What to produce:
Scan the listing and copy each line where the word "that" is present.

Records for the exercise:
========

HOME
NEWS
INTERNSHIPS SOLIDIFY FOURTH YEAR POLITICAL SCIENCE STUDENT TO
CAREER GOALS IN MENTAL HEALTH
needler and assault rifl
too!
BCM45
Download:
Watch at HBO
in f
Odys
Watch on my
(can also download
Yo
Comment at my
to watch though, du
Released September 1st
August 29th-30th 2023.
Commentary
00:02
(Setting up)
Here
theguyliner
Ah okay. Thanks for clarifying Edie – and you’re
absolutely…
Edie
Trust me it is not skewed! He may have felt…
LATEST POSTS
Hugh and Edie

========

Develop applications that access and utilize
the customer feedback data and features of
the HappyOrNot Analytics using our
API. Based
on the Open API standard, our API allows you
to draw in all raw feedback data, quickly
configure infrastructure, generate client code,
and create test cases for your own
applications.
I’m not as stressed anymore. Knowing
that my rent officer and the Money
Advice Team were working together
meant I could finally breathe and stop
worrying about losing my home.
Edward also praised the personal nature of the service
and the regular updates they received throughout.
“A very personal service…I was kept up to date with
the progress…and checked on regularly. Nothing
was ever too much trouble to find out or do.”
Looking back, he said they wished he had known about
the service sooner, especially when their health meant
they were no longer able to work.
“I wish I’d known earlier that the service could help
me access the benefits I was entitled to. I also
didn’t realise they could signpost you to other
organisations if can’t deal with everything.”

========

Solution:
Develop applications that access and utilize
that my rent officer and the Money
“I wish I’d known earlier that the service could help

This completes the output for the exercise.